= Beginning of Section =

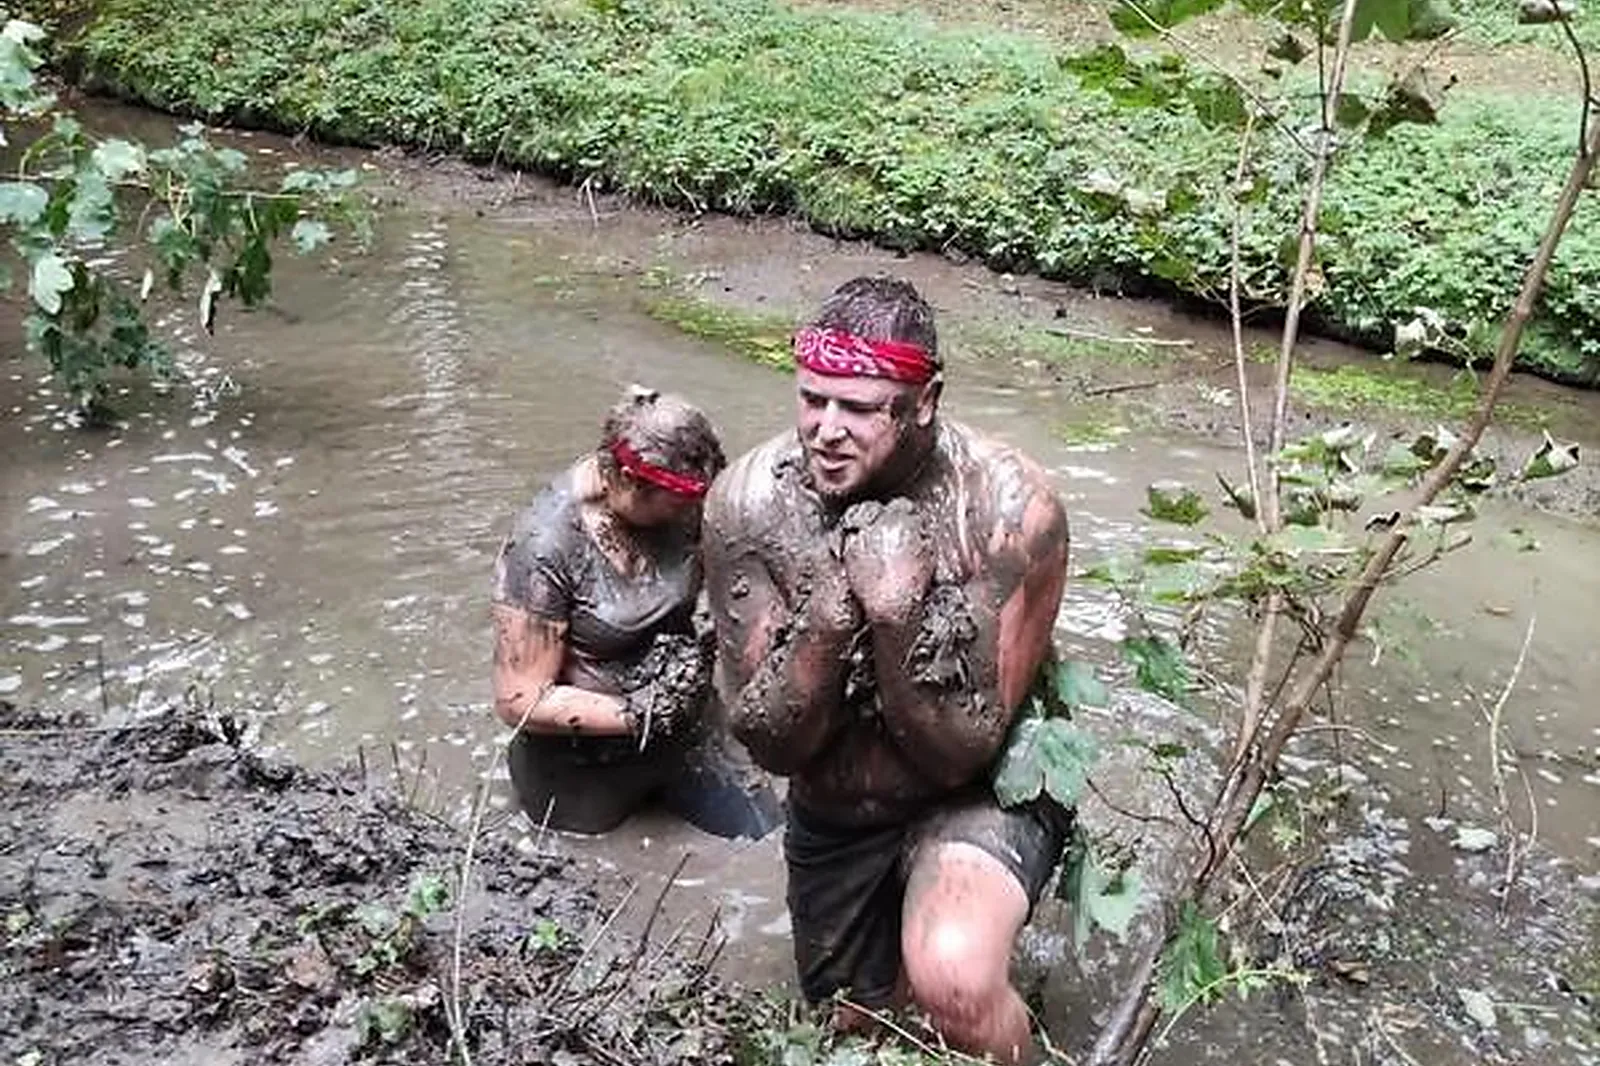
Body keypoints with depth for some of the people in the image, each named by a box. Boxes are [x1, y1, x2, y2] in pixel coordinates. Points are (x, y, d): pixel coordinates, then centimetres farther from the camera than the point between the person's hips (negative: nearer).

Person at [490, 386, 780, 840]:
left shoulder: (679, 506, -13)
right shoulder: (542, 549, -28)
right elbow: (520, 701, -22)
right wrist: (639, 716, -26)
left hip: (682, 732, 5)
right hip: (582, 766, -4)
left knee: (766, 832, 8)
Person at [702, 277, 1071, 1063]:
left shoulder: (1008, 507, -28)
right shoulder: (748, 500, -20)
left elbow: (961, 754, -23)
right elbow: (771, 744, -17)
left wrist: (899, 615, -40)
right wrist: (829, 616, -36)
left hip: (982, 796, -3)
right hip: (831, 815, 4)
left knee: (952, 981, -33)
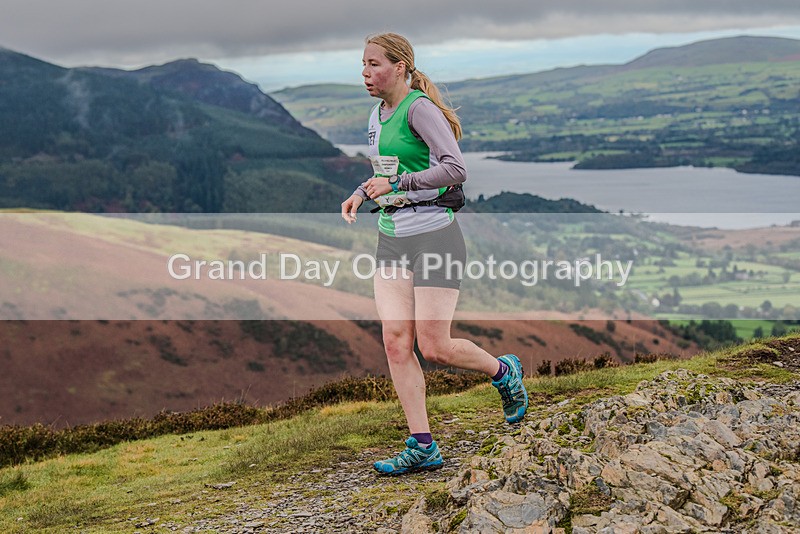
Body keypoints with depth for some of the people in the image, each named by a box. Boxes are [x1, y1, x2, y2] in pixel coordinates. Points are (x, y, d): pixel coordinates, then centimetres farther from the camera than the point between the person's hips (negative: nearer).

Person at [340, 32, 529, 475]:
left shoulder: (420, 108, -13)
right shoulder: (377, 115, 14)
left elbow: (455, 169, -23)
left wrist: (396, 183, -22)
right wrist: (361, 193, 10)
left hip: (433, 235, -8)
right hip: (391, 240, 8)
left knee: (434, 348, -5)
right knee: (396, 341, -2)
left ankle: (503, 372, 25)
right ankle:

= End of Section =

Task statement — Copy the records exactly as they appear, leaving every picture out.

Solution to the problem —
Body keypoints with depth for some of the people in the image, each named by a box. Boxes are [x1, y1, x2, y2] in pixel coordinates. Points are (x, y, d): pixel coordinates, then centimetres farther from the camera than the point between the person's hips (negative: nearer).

Person at [490, 386, 780, 840]:
left shoulder: (679, 506, -13)
right shoulder: (542, 549, -28)
right elbow: (520, 701, -22)
right wrist: (639, 716, -26)
left hip: (682, 732, 5)
right hip: (582, 766, -4)
left knee: (766, 832, 8)
Person at [702, 277, 1071, 1063]:
left shoulder: (1008, 507, -28)
right shoulder: (748, 500, -20)
left elbow: (961, 754, -23)
right elbow: (771, 744, -17)
left wrist: (899, 615, -40)
right wrist: (829, 616, -36)
left hip: (982, 796, -3)
right hip: (831, 815, 4)
left knee: (952, 981, -33)
Body keypoints with depth for some of the people in the image, each named by a box. Boxes are [x1, y1, x2, y2] in pixel coordinates. Points are (x, y, d): pixel coordinates, then centimetres farther from the camera than the point between the person's hips (negative: nearer).

Person at [340, 32, 529, 475]:
left shoulder: (420, 108, -13)
right shoulder: (377, 115, 14)
left elbow: (455, 169, -23)
left wrist: (396, 183, -22)
right wrist: (361, 193, 10)
left hip: (433, 235, -8)
right hip: (391, 240, 8)
left knee: (434, 348, -5)
right knee: (396, 341, -2)
left ankle: (503, 372, 25)
right ankle:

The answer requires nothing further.